#### Data excerpts:
Start of Block

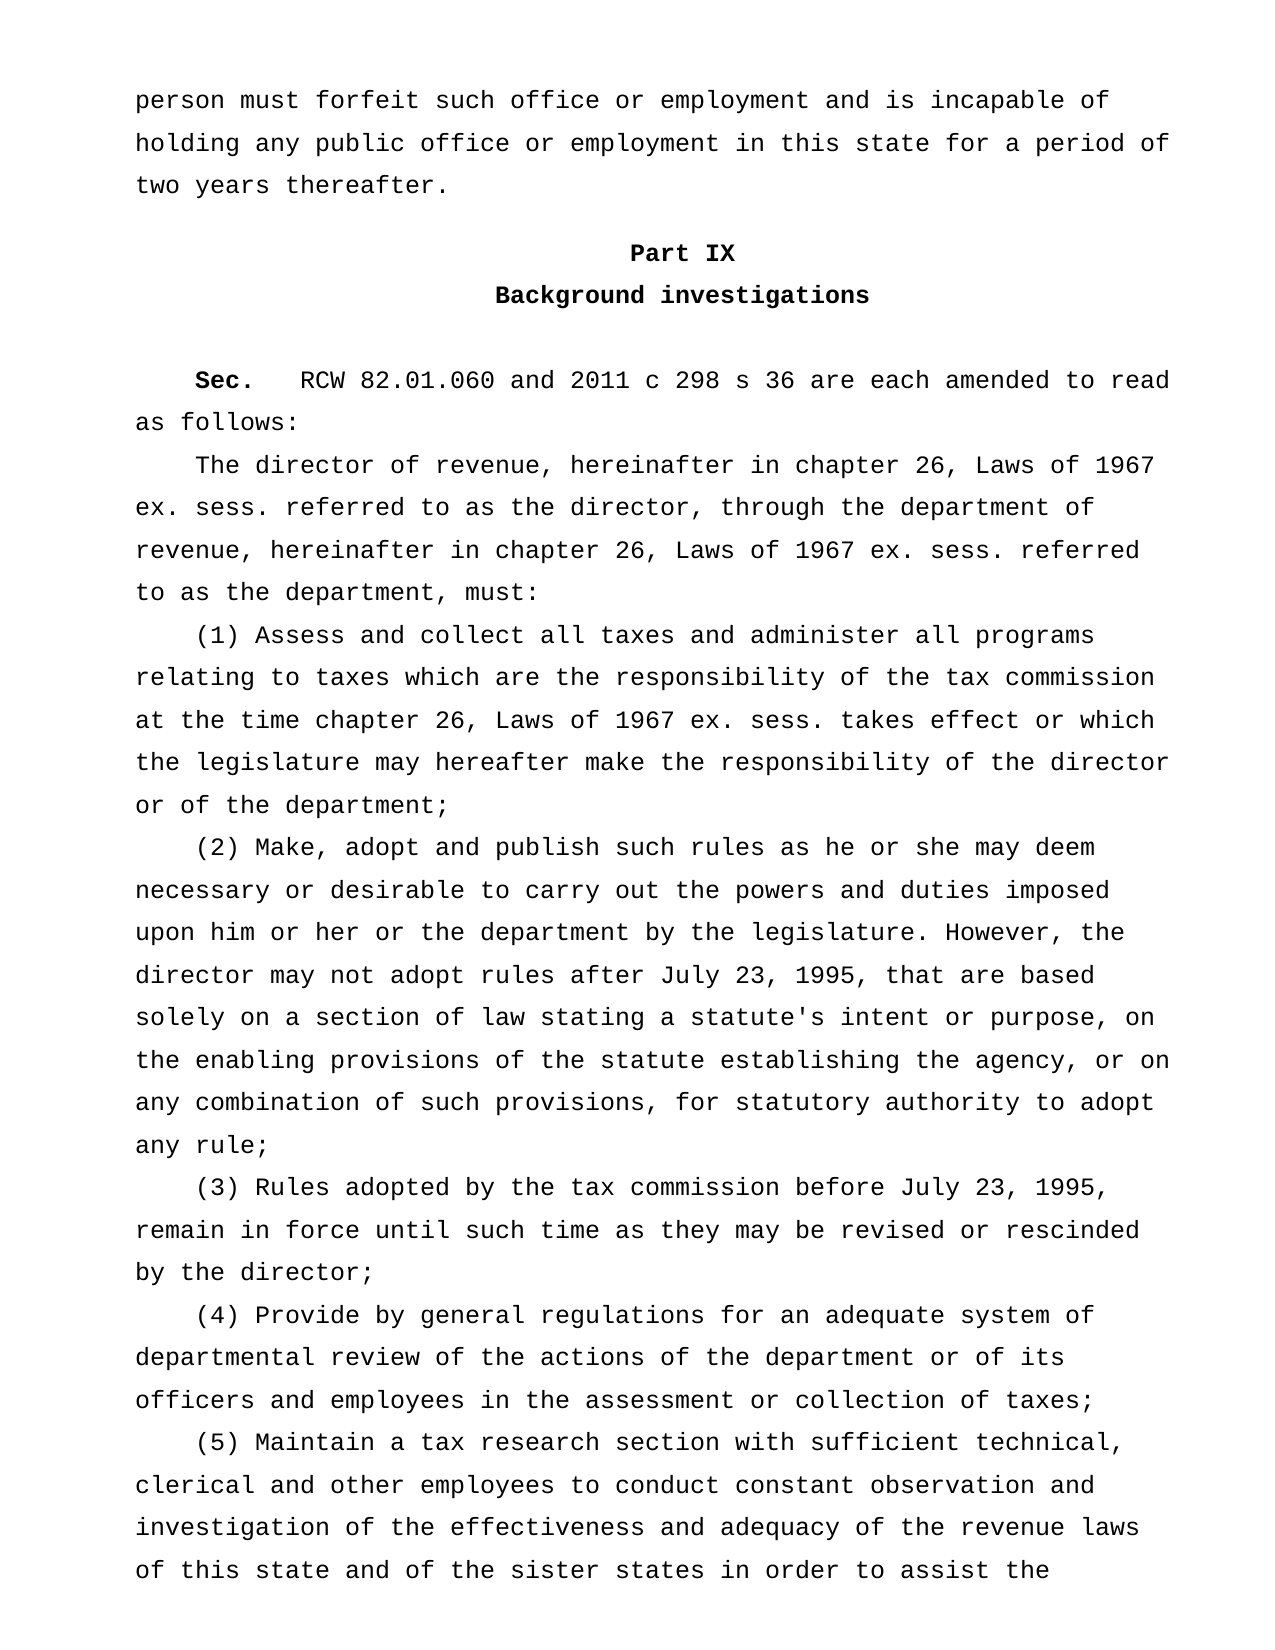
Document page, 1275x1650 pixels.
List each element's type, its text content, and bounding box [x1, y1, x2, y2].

text (3) Rules adopted by the tax commission before July 23, 1995, remain in force until such time as they may be revised or rescinded by the director; [135, 1162, 1170, 1289]
text Background investigations [135, 270, 1170, 312]
text (2) Make, adopt and publish such rules as he or she may deem necessary or desirable to carry out the powers and duties imposed upon him or her or the department by the legislature. However, the director may not adopt rules after July 23, 1995, that are based solely on a section of law stating a statute's intent or purpose, on the enabling provisions of the statute establishing the agency, or on any combination of such provisions, for statutory authority to adopt any rule; [135, 822, 1170, 1162]
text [135, 75, 1170, 202]
text Part IX [135, 227, 1170, 270]
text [135, 1417, 1170, 1587]
text (4) Provide by general regulations for an adequate system of departmental review of the actions of the department or of its officers and employees in the assessment or collection of taxes; [135, 1289, 1170, 1417]
text The director of revenue, hereinafter in chapter 26, Laws of 1967 ex. sess. referred to as the director, through the department of revenue, hereinafter in chapter 26, Laws of 1967 ex. sess. referred to as the department, must: [135, 439, 1170, 609]
text (1) Assess and collect all taxes and administer all programs relating to taxes which are the responsibility of the tax commission at the time chapter 26, Laws of 1967 ex. sess. takes effect or which the legislature may hereafter make the responsibility of the director or of the department; [135, 609, 1170, 822]
text Sec. RCW 82.01.060 and 2011 c 298 s 36 are each amended to read as follows: [135, 354, 1170, 439]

End of Block

#### EXERCISE INSTRUCTIONS:
What lines hold the string "each"? Pick them out of the data.

#### ANSWER BOX:
List each element's type, its text content, and bounding box [x1, y1, x2, y2].
text Sec. RCW 82.01.060 and 2011 c 298 s 36 are each amended to read as follows: [135, 354, 1170, 439]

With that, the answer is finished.